_Tasks for this exercise_
1) Answer these from the call transcript:
(a) According to the study done two years ago, what share of rig managers' time went to paperwork for the office?
(b) With the new rig manager portal system, how long does the rig manager's business take at the field?
(c) Whom does Robert Geddes ask to handle the question on ESG?
2) Pick up the call transcript on rig operations after its last line and write what comes next.

We found that -- 2 years ago, we did a study and we found that rig managers, 70% of their time was -- I'm sorry, 50% of their time was spent doing paperwork for the benefit of the office. So we turned that around, and we built a complete new rig manager portal system, where the rig manager's business is done out at the field in about a 1/4 of the time. That frees up his time to do more training, et cetera, which he is supposed to do at the rig. So anytime we add 5 or 6 rigs, we'll probably have to add a superintendent for supervision. But other than that, our fixed cost model, low fixed cost model, continues to drive more efficiency on a G&A or operating day basis into the future. So we -- again, we took advantage of 2020 to get that nailed down.
Waqar Syed
Yes. But there were also some salary cuts that were implemented, and one would assume at some point, those would start to come back on. So based on that, do you see that overall G&A that you report numbers to go up?
Robert Geddes
There'll be some inflation as the market improves. Yes, probably. But it's not going to be significant at all.
Waqar Syed
And then just last question. Anything on the ESG front that you could talk, like what are your customers asking for? And then in terms of either use of line electricity or dual fuel or anything?
Robert Geddes
Yes. Nicole, do you want to handle that?

_Supplied entries_
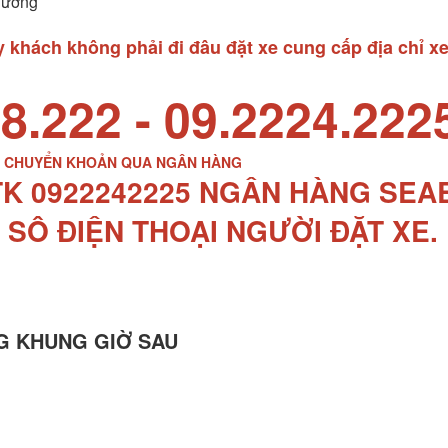
Dương
khách không phải đi đâu đặt xe cung cấp địa chỉ xe
8.222 - 09.2224.222
P CHUYỂN KHOẢN QUA NGÂN HÀNG
TK 0922242225 NGÂN HÀNG SE
 SÔ ĐIỆN THOẠI NGƯỜI ĐẶT XE.
G KHUNG GIỜ SAU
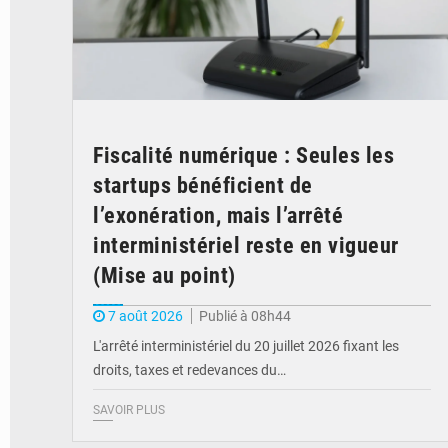
Fiscalité numérique : Seules les
startups bénéficient de
l’exonération, mais l’arrêté
interministériel reste en vigueur
(Mise au point)
7 août 2026
Publié à 08h44
L'arrêté interministériel du 20 juillet 2026 fixant les
droits, taxes et redevances du…
SAVOIR PLUS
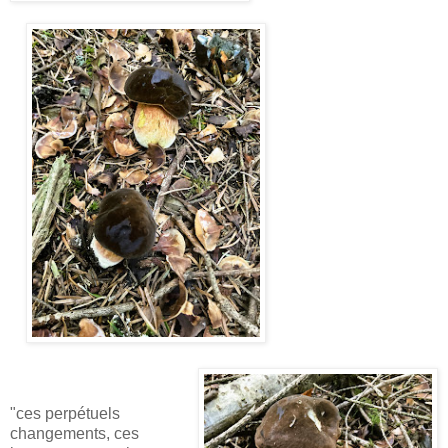
"ces perpétuels
changements, ces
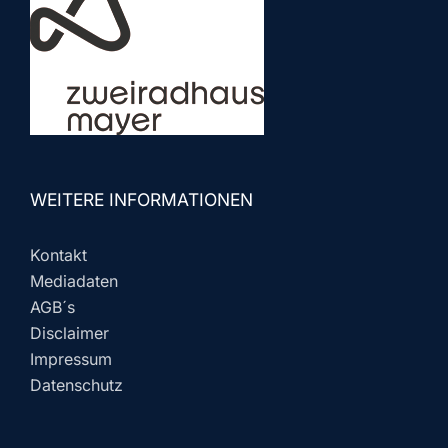
WEITERE INFORMATIONEN
Kontakt
Mediadaten
AGB´s
Disclaimer
Impressum
Datenschutz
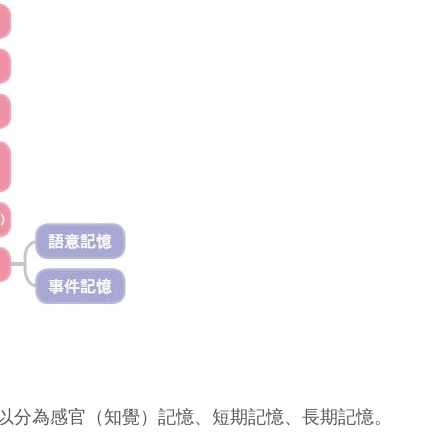
以分為感官（知覺）記憶、短期記憶、長期記憶。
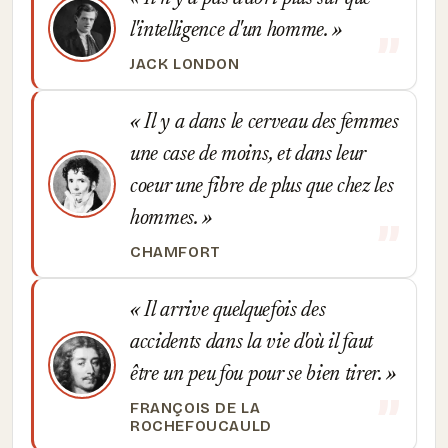
l'intelligence d'un homme.
JACK LONDON
Il y a dans le cerveau des femmes
une case de moins, et dans leur
coeur une fibre de plus que chez les
hommes.
CHAMFORT
Il arrive quelquefois des
accidents dans la vie d'où il faut
être un peu fou pour se bien tirer.
FRANÇOIS DE LA
ROCHEFOUCAULD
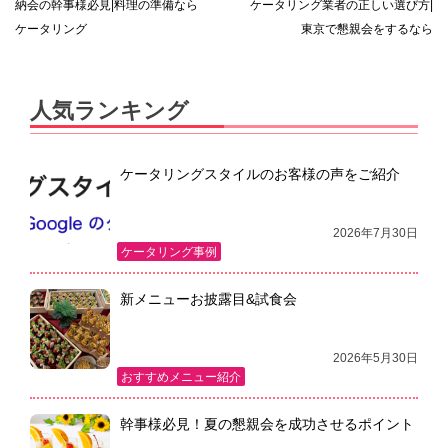
納会の幹事様必見|料理の準備なら
ケータリング業者の正しい選び方|
稿
ケータリング
東京で懇親会をするなら
ナ
ビ
人気ランキング
ゲ
ー
ケータリングスタイルのお客様の声をご紹介
シ
ョ
2026年7月30日
ケータリング事例
ン
新メニューお披露目&試食会
2026年5月30日
おすすめメニュー紹介
幹事様必見！夏の懇親会を成功させるポイント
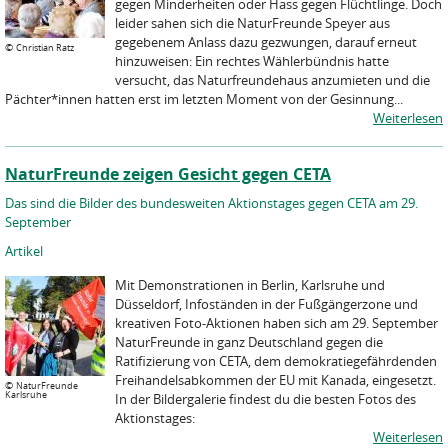
gegen Minderheiten oder Hass gegen Flüchtlinge. Doch
leider sahen sich die NaturFreunde Speyer aus
gegebenem Anlass dazu gezwungen, darauf erneut
©
Christian Ratz
hinzuweisen: Ein rechtes Wählerbündnis hatte
versucht, das Naturfreundehaus anzumieten und die
Pächter*innen hatten erst im letzten Moment von der Gesinnung...
Weiterlesen
NaturFreunde zeigen Gesicht gegen CETA
Das sind die Bilder des bundesweiten Aktionstages gegen CETA am 29.
September
Artikel
Mit Demonstrationen in Berlin, Karlsruhe und
Düsseldorf, Infoständen in der Fußgängerzone und
kreativen Foto-Aktionen haben sich am 29. September
NaturFreunde in ganz Deutschland gegen die
Ratifizierung von CETA, dem demokratiegefährdenden
Freihandelsabkommen der EU mit Kanada, eingesetzt.
©
NaturFreunde
Karlsruhe
In der Bildergalerie findest du die besten Fotos des
Aktionstages:
Weiterlesen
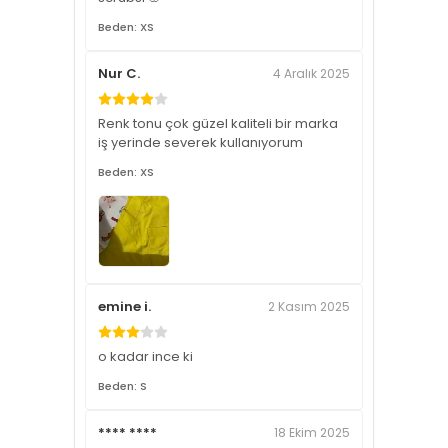
Beden: XS
Nur C.
4 Aralık 2025
Renk tonu çok güzel kaliteli bir marka
iş yerinde severek kullanıyorum
Beden: XS
emine i.
2 Kasım 2025
o kadar ince ki
Beden: S
**** ****
18 Ekim 2025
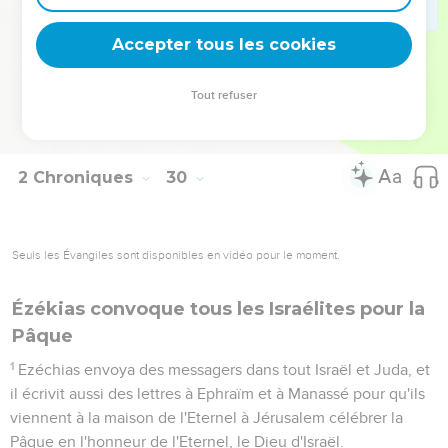
des sacrifices de communion et avec les offrandes liquides
qui accompagnaient les holocaustes. C’est ainsi que le
Accepter tous les cookies
service de la maison de l'Eternel fut rétabli.
36
Ezéchias et tout le peuple se réjouirent de ce que Dieu
Tout refuser
avait préparé pour le peuple, car cela s’était passé très
rapidement.
2 Chroniques
30
Seuls les Évangiles sont disponibles en vidéo pour le moment.
Ézékias convoque tous les Israélites pour la
Pâque
1
Ezéchias envoya des messagers dans tout Israël et Juda, et
il écrivit aussi des lettres à Ephraïm et à Manassé pour qu'ils
viennent à la maison de l'Eternel à Jérusalem célébrer la
Pâque en l'honneur de l'Eternel, le Dieu d'Israël.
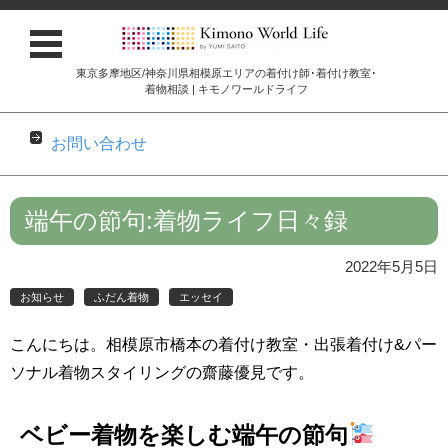
東京多摩地区/神奈川県相模原エリアの着付け師･着付け教室･
着物相談 | キモノワールドライフ
お問い合わせ
コンテンツに移動
端午の節句:着物ライフ日々録
2022年5月5日
お知らせ
ふだん着物
エッセイ
こんにちは。相模原市橋本の着付け教室・出張着付け&パー
ソナル着物スタイリングの齋藤優見です。
ベビー着物を楽しむ端午の節句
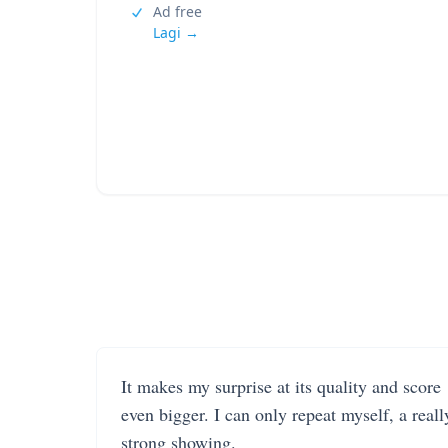
Ad free
Lagi →
It makes my surprise at its quality and score
even bigger. I can only repeat myself, a reall
strong showing.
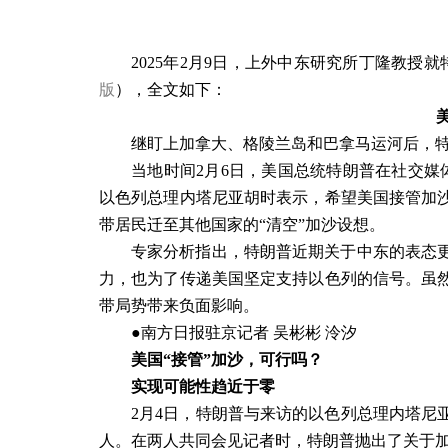
2025
年
2
月
9
日
，上外中东研究所丁隆教授就
版
），全文如下：
继盯上加拿大、格陵兰岛和巴拿马运河后，
当地时间
2
月
6
日，美国总统特朗普在社交媒
以色列总理内塔尼亚胡时表示，希望美国接管加
带居民迁至其他国家的“清空”加沙设想。
专家分析指出，特朗普近期关于中东的表态
力，也为了传递美国坚定支持以色列的信号。虽
带局势带来负面影响。
●南方日报驻京记者 吴彬彬 泠汐
美国“接管”加沙，可行吗？
实现可能性趋近于零
2
月
4
日，特朗普与来访的以色列总理内塔尼
人。在两人共同会见记者时，特朗普抛出了关于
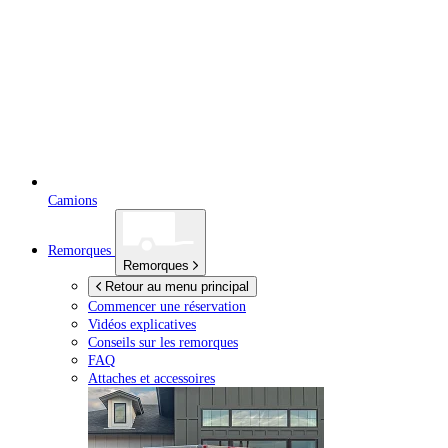
Camions
Remorques
Remorques
Retour au menu principal
Commencer une réservation
Vidéos explicatives
Conseils sur les remorques
FAQ
Attaches et accessoires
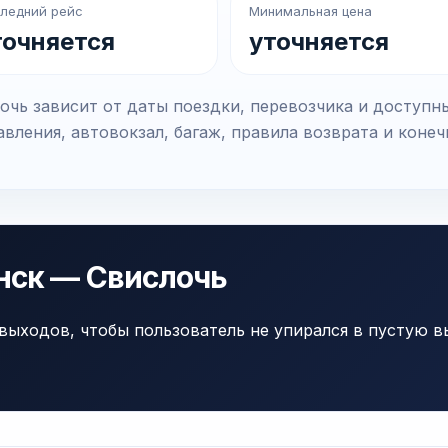
ледний рейс
Минимальная цена
точняется
уточняется
чь зависит от даты поездки, перевозчика и доступн
вления, автовокзал, багаж, правила возврата и коне
нск — Свислочь
выходов, чтобы пользователь не упирался в пустую в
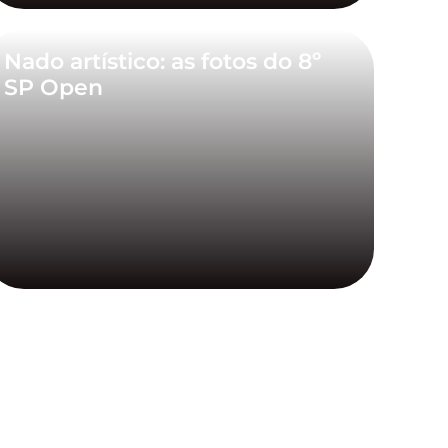
Nado artístico: as fotos do 8º
SP Open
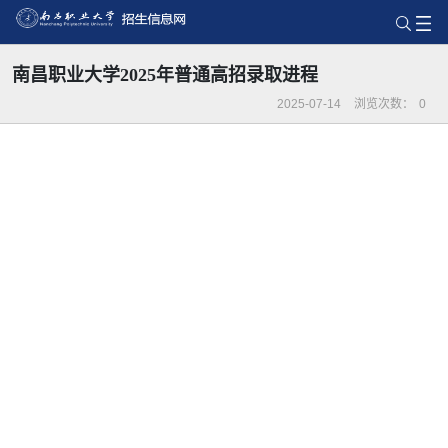
南昌职业大学2025年普通高招录取进程
2025-07-14
浏览次数：
0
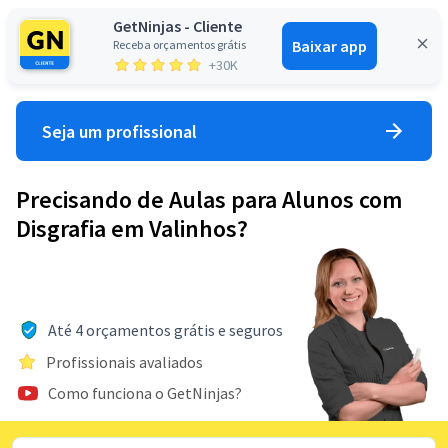
GetNinjas - Cliente
Baixar app
Receba orçamentos grátis
Entrar
+30K
Seja um profissional
Precisando de Aulas para Alunos com
Disgrafia em Valinhos?
Até 4 orçamentos grátis e seguros
Profissionais avaliados
Como funciona o GetNinjas?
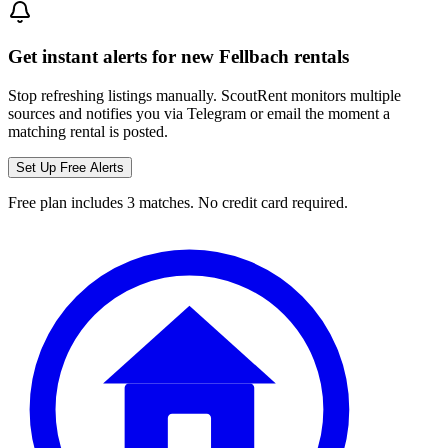
Get instant alerts for new
Fellbach
rentals
Stop refreshing listings manually. ScoutRent monitors multiple
sources and notifies you via Telegram or email the moment a
matching rental is posted.
Set Up Free Alerts
Free plan includes 3 matches. No credit card required.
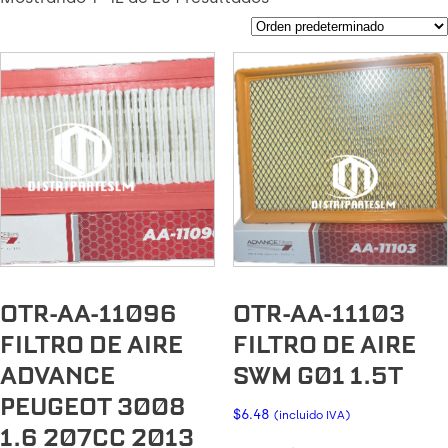
OTR-AA-11096
OTR-AA-11103
FILTRO DE AIRE
FILTRO DE AIRE
ADVANCE
SWM G01 1.5T
PEUGEOT 3008
$
6.48
(incluido IVA)
1.6 207CC 2013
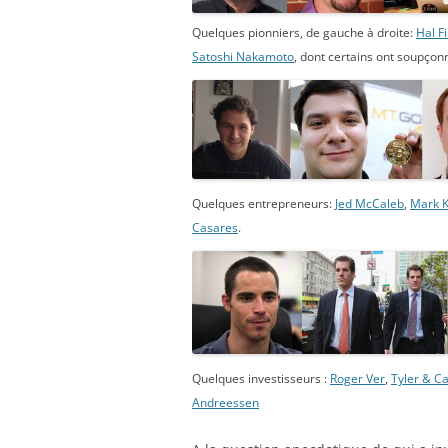
Quelques pionniers, de gauche à droite:
Hal F
Satoshi Nakamoto
, dont certains ont soupçonn
Quelques entrepreneurs:
Jed McCaleb
,
Mark K
Casares
.
Quelques investisseurs :
Roger Ver
,
Tyler & C
Andreessen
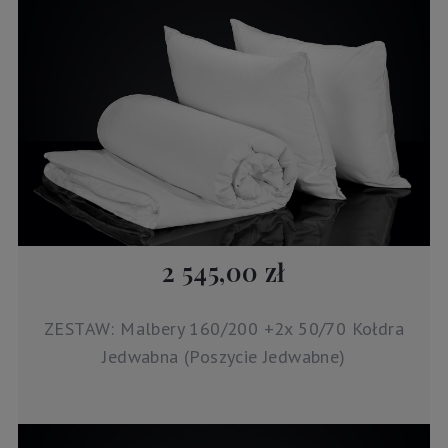
2 545,00 zł
ZESTAW: Malbery 160/200 +2x 50/70 Kołdra
Jedwabna (Poszycie Jedwabne)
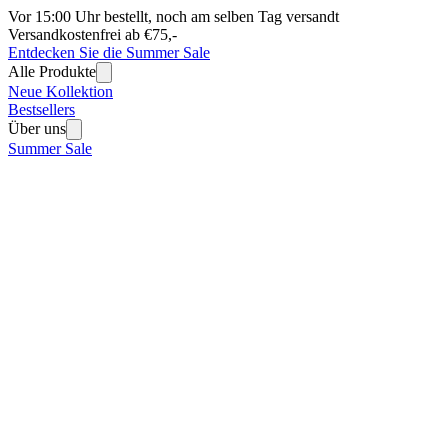
Vor 15:00 Uhr bestellt, noch am selben Tag versandt
Versandkostenfrei ab €75,-
Entdecken Sie die Summer Sale
Alle Produkte
Neue Kollektion
Bestsellers
Über uns
Summer Sale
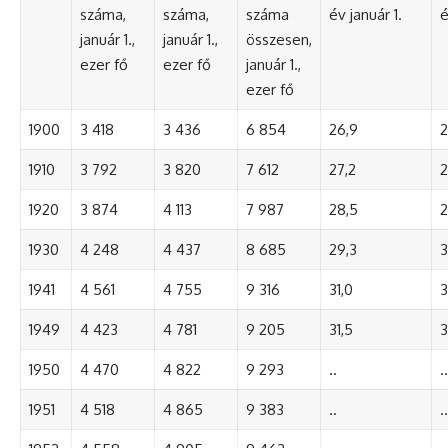
száma,
száma,
száma
év január 1.
é
január 1.,
január 1.,
összesen,
ezer fő
ezer fő
január 1.,
ezer fő
1900
3 418
3 436
6 854
26,9
2
1910
3 792
3 820
7 612
27,2
2
1920
3 874
4 113
7 987
28,5
2
1930
4 248
4 437
8 685
29,3
3
1941
4 561
4 755
9 316
31,0
3
1949
4 423
4 781
9 205
31,5
3
1950
4 470
4 822
9 293
..
..
1951
4 518
4 865
9 383
..
..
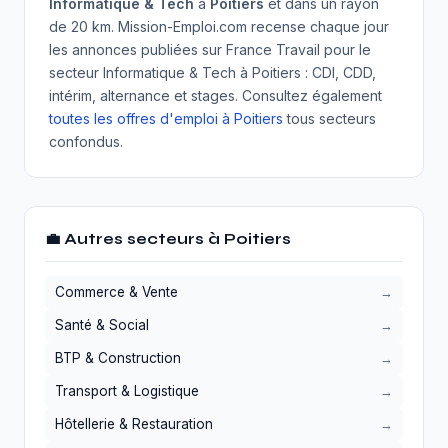
Informatique & Tech
à
Poitiers
et dans un rayon
de 20 km. Mission-Emploi.com recense chaque jour
les annonces publiées sur France Travail pour le
secteur Informatique & Tech à Poitiers : CDI, CDD,
intérim, alternance et stages. Consultez également
toutes les offres d'emploi à Poitiers
tous secteurs
confondus.
💼 Autres secteurs à Poitiers
Commerce & Vente
Santé & Social
BTP & Construction
Transport & Logistique
Hôtellerie & Restauration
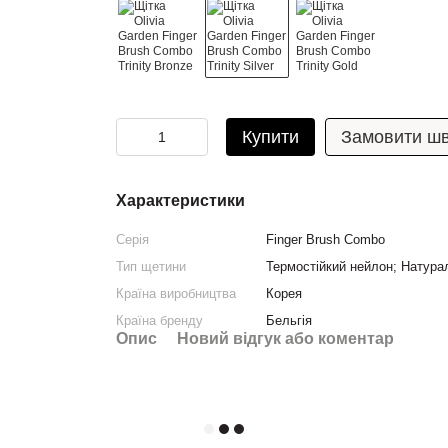
Купити
Замовити ш
Характеристики
Серія
Finger Brush Combo
Тип щетини
Термостійкий нейлон; Натура
Країна виробництва
Корея
Країна бренду
Бельгія
Опис
Новий відгук або коментар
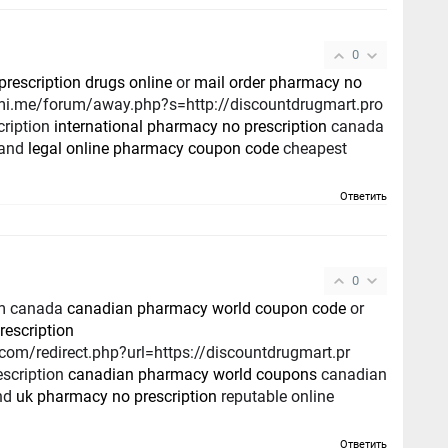
0
prescription drugs online
or
mail order pharmacy no
cription
international pharmacy no prescription
canada
 and
legal online pharmacy coupon code
cheapest
Ответить
0
rom canada
canadian pharmacy world coupon code
or
rescription
com/redirect.php?url=https://discountdrugmart.pr
escription
canadian pharmacy world coupons
canadian
and
uk pharmacy no prescription
reputable online
Ответить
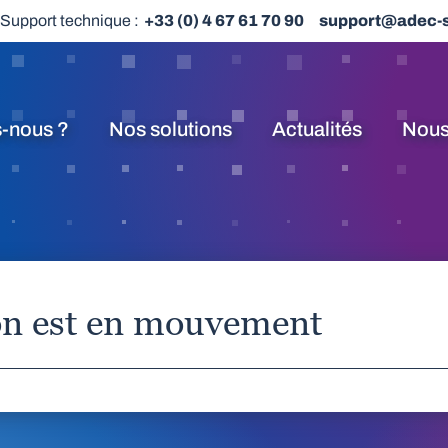
Support technique :
+33 (0) 4 67 61 70 90
support@adec-
-nous ?
Nos solutions
Actualités
Nous
ion est en mouvement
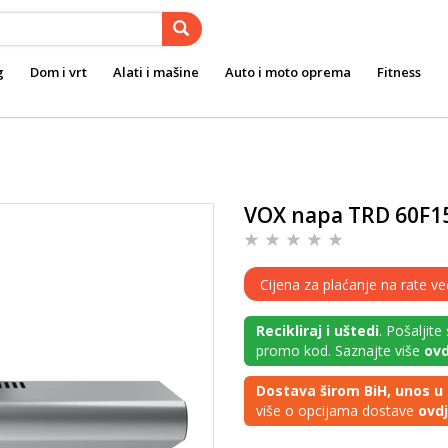
g
Dom i vrt
Alati i mašine
Auto i moto oprema
Fitness
VOX napa TRD 60F15
Cijena za plaćanje na rate ve
Recikliraj i uštedi
. Pošaljite
promo kod. Saznajte više
ovd
Dostava širom BiH, unos u 
više o opcijama dostave
ovd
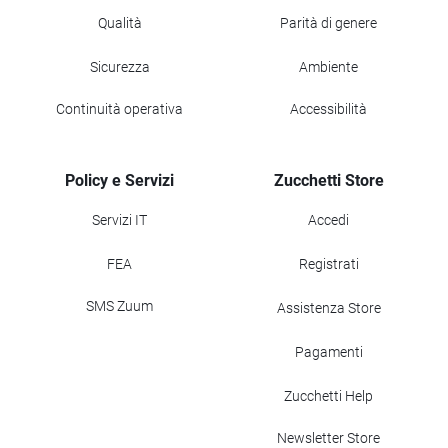
Qualità
Parità di genere
Sicurezza
Ambiente
Continuità operativa
Accessibilità
Policy e Servizi
Zucchetti Store
Servizi IT
Accedi
FEA
Registrati
SMS Zuum
Assistenza Store
Pagamenti
Zucchetti Help
Newsletter Store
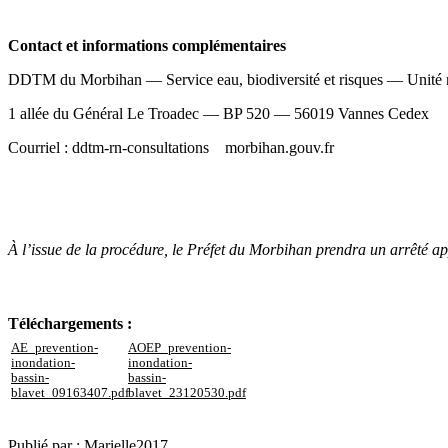
Contact et informations complémentaires
DDTM du Morbihan — Service eau, biodiversité et risques — Unité r
1 allée du Général Le Troadec — BP 520 — 56019 Vannes Cedex
Courriel : ddtm-rn-consultations
morbihan.gouv.fr
À l’issue de la procédure, le Préfet du Morbihan prendra un arrêté ap
Téléchargements :
AE_prevention-
AOEP_prevention-
inondation-
inondation-
bassin-
bassin-
blavet_09163407.pdf
blavet_23120530.pdf
Publié par : Marielle2017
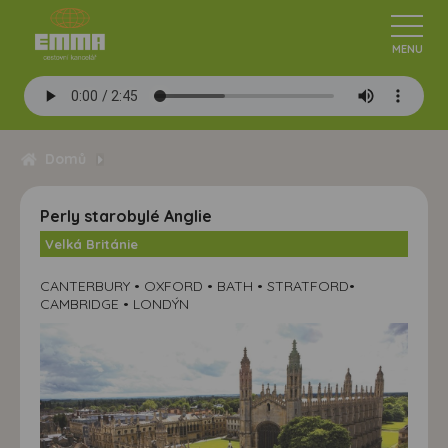
Domů
Perly starobylé Anglie
Velká Británie
CANTERBURY • OXFORD • BATH • STRATFORD•
CAMBRIDGE • LONDÝN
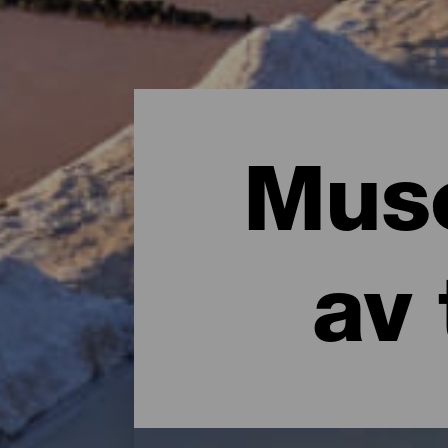
Muse
av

_Task-by-task results_
1)
(a) 50%
(b) About a 1/4 of the time
(c) Nicole

2)
Nicole Romanow
Hi, Waqar, yes, our customers are -- we do have biofuel kits are in the field. We have our hybrid rig down in the U.S., and we have another rig actually operating with natural gas. So we are seeing our customers focus on predominantly fuel alternatives right now. And in particular, we are seeing interest pick up with our hybrid rig setup. So that's the [battery] management system along with the natural gas set up.
Waqar Syed
Is it mostly just still the U.S. side? Are you seeing interest in Canada or in the international markets as well?
Nicole Romanow
International is a little quieter, I'd say, on this front. Canada, we are seeing more interest, particularly in the biofuel system. So in Canada, we were running about 11 biofuel rigs on average, and we're seeing interest pick up in that particular market.
Operator
And we have no further questions at this time. I'll now turn the call back over to the presenters for any closing remarks.
Robert Geddes
Yes. Thanks again, everyone, for chiming in. And we'll look forward to our next call here in 3 months' time. Thank you.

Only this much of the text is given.